___ Gegebene Daten
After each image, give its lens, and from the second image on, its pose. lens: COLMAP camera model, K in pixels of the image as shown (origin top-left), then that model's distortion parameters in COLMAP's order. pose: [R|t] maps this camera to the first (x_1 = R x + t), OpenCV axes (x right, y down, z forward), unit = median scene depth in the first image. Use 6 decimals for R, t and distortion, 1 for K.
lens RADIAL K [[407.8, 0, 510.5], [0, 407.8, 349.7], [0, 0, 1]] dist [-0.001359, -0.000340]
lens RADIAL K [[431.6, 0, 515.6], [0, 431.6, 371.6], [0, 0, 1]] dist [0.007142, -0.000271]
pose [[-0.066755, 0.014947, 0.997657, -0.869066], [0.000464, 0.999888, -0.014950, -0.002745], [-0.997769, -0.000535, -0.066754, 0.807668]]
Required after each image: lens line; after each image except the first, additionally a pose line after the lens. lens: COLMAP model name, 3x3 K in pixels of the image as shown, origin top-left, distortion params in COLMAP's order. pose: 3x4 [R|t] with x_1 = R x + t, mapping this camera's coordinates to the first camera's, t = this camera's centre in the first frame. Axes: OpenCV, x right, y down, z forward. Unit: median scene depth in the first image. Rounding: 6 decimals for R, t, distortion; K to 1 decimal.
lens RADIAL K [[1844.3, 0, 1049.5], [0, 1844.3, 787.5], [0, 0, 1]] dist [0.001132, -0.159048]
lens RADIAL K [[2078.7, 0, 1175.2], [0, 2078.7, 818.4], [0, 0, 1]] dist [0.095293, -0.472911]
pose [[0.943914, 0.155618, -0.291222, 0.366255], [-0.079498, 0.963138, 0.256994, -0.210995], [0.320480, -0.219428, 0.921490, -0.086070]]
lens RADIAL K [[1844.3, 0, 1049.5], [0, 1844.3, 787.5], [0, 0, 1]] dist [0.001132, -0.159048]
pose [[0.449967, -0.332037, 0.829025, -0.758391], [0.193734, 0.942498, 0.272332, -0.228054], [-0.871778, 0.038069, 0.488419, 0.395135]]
______
▶ Aufgabenbeschreibung: Schreibe die Zeilen aller Datensätze erneut ab und ersetze dabei "origin top-left" durch "origin upper-left", ohne sonst etwas zu ändern.

▶ Lösung der Aufgabe:
After each image, give its lens, and from the second image on, its pose. lens: COLMAP camera model, K in pixels of the image as shown (origin upper-left), then that model's distortion parameters in COLMAP's order. pose: [R|t] maps this camera to the first (x_1 = R x + t), OpenCV axes (x right, y down, z forward), unit = median scene depth in the first image. Use 6 decimals for R, t and distortion, 1 for K.
lens RADIAL K [[407.8, 0, 510.5], [0, 407.8, 349.7], [0, 0, 1]] dist [-0.001359, -0.000340]
lens RADIAL K [[431.6, 0, 515.6], [0, 431.6, 371.6], [0, 0, 1]] dist [0.007142, -0.000271]
pose [[-0.066755, 0.014947, 0.997657, -0.869066], [0.000464, 0.999888, -0.014950, -0.002745], [-0.997769, -0.000535, -0.066754, 0.807668]]
Required after each image: lens line; after each image except the first, additionally a pose line after the lens. lens: COLMAP model name, 3x3 K in pixels of the image as shown, origin upper-left, distortion params in COLMAP's order. pose: 3x4 [R|t] with x_1 = R x + t, mapping this camera's coordinates to the first camera's, t = this camera's centre in the first frame. Axes: OpenCV, x right, y down, z forward. Unit: median scene depth in the first image. Rounding: 6 decimals for R, t, distortion; K to 1 decimal.
lens RADIAL K [[1844.3, 0, 1049.5], [0, 1844.3, 787.5], [0, 0, 1]] dist [0.001132, -0.159048]
lens RADIAL K [[2078.7, 0, 1175.2], [0, 2078.7, 818.4], [0, 0, 1]] dist [0.095293, -0.472911]
pose [[0.943914, 0.155618, -0.291222, 0.366255], [-0.079498, 0.963138, 0.256994, -0.210995], [0.320480, -0.219428, 0.921490, -0.086070]]
lens RADIAL K [[1844.3, 0, 1049.5], [0, 1844.3, 787.5], [0, 0, 1]] dist [0.001132, -0.159048]
pose [[0.449967, -0.332037, 0.829025, -0.758391], [0.193734, 0.942498, 0.272332, -0.228054], [-0.871778, 0.038069, 0.488419, 0.395135]]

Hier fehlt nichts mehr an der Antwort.